“Spiando” il blog di Sciamano, ho scorto la foto della copertina di questo bel romanzo letto anni fa e “recensito” in uno dei primissimi post del nostro forum deserto e mi è venuta voglia di riproporvelo, visto che questa recensione è una delle poche cose decenti che ho scritto.
Non lasciatevi fuorviare dal titolo, Il Canto di Kali (Song of Kali, 1985) di Dan Simmons non è un romanzo d’avventura con echi alla Indiana Jones e il Tempio Maledetto, né un panegirico sulla ricerca dell’illuminazione tipo La Profezia di Celestino o i romanzi di Paulo Coelho, esso è una rappresentazione dell’Orrore, incarnato in una megalopoli, Calcutta, che già da sé, vista come un unico corpo gigantesco, emana influenze nefaste, effluvi malsani di disperazione.

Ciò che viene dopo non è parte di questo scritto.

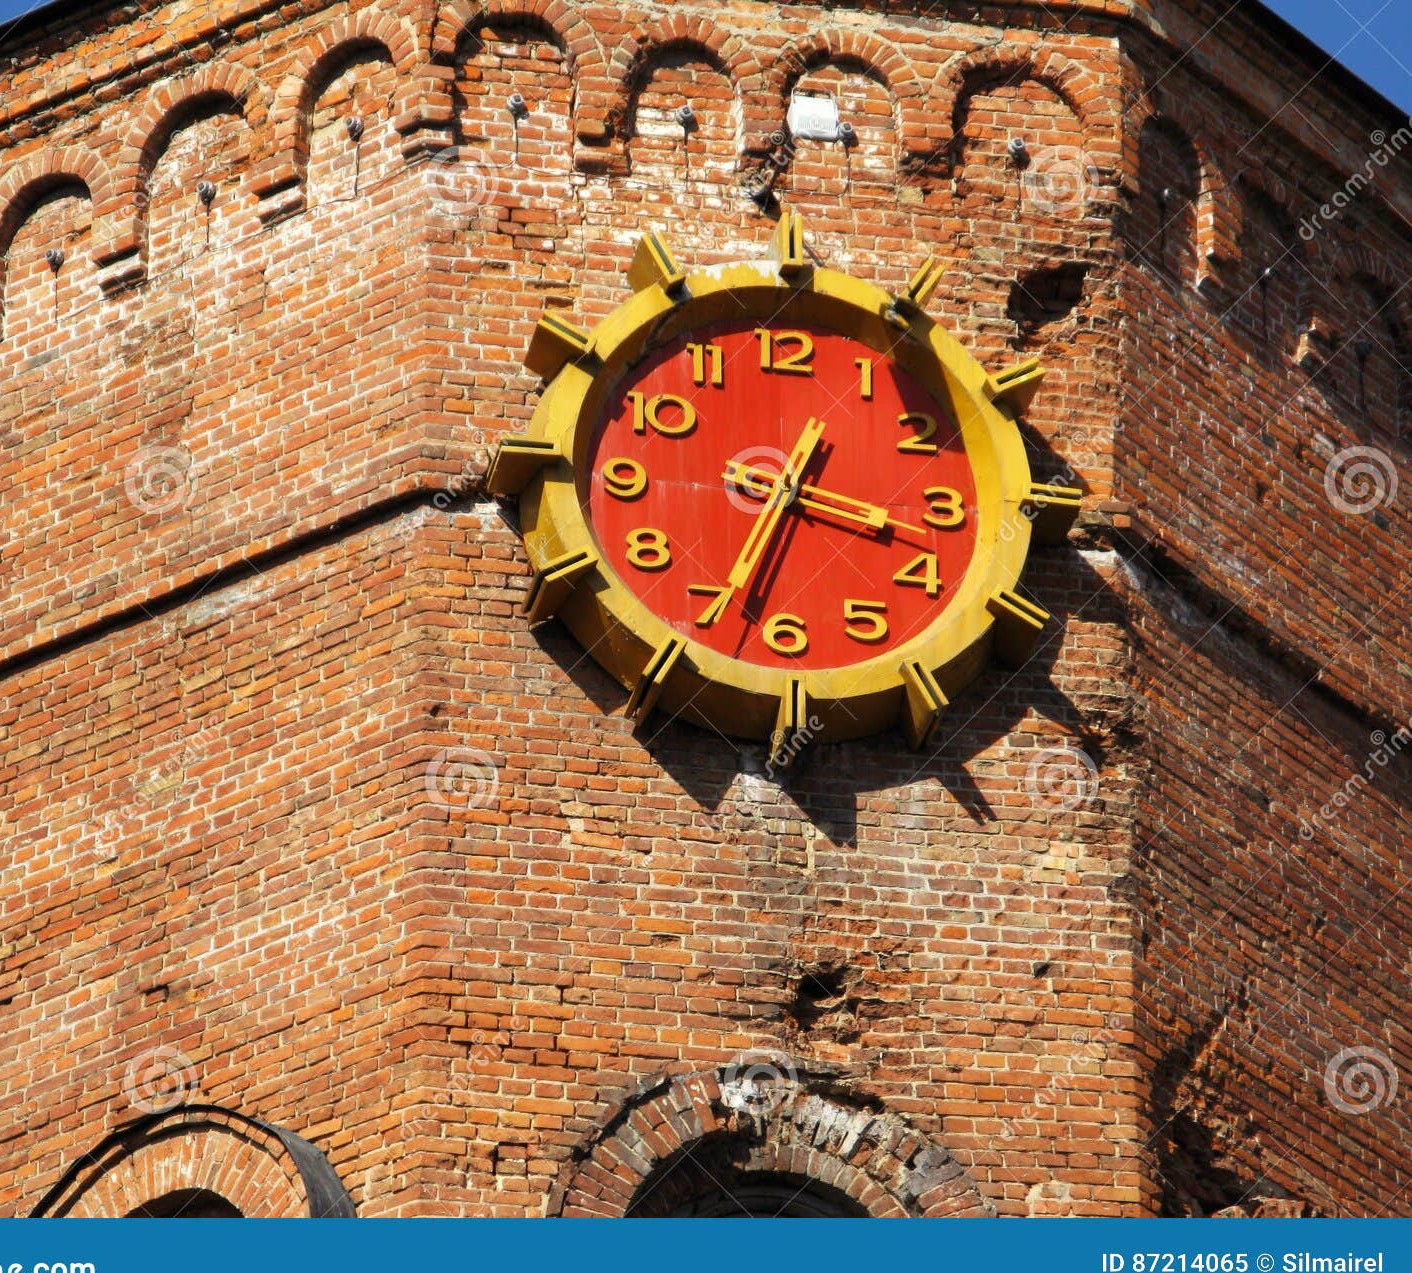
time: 3:33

A Calcutta, ai nostri giorni, giunge lo scrittore Luczak, accompagnato dalla moglie Amrita, di origini indiane e dalla figlioletta di alcuni mesi Victoria, costui deve rintracciare un poeta indiano, Das, creduto morto, ma che è apparentemente ricomparso diffondendo una nuova opera letteraria dai toni cupi e macabri, così diversa da quelle atmosfere pastorali dei suoi precedenti scritti, per attribuire una sicura paternità a questo nuovo poema.

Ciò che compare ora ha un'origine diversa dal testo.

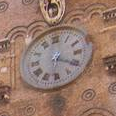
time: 6:20
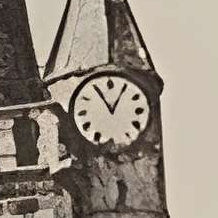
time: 11:05
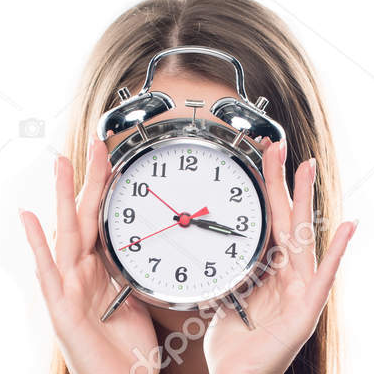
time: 3:17
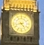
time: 4:42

Così inizia il viaggio in questa torbida e infernale città, colma di misteri e osceni segreti che il colonialismo inglese, anziché distruggere, ha contribuito a celare sempre di più e, così facendo, ne ha favorito il radicarsi nel profondo dell’animo di quei miserabili e derelitti che la abitano.
Assistito nelle sue ricerche da un giovane indiano, Khrishna, a sua volta tormentato dalla passata appartenenza ad una setta religiosa dedita a riti raccapriccianti, il nostro Luczak scoprirà ben presto che il poeta che egli cerca sembra essere morto davvero, ma che, altrettanto inspiegabilmente, sembra essere “tornato”…
L’atmosfera sulfurea e umida (sembra quasi, mentre lo si legge, di sentirsi addosso il clima appiccicoso dei Monsoni), la frustrazione e l’impotenza dei personaggi di fronte ad un male millenario che essi stentano a comprendere, i veri e propri abomini in cui ci si imbatte durante la lettura fino allo sconvolgente (e non è solo un modo di dire) finale e la eccezionale (e fantasiosa) ricostruzione di una lugubre e iniqua Calcutta spingono gli appassionati del genere ad una volontaria “fuga dall’horror patinato”, come lo
definisco io, per addentrarsi, insieme a Luczak, nell’inferno del Canto di Kali.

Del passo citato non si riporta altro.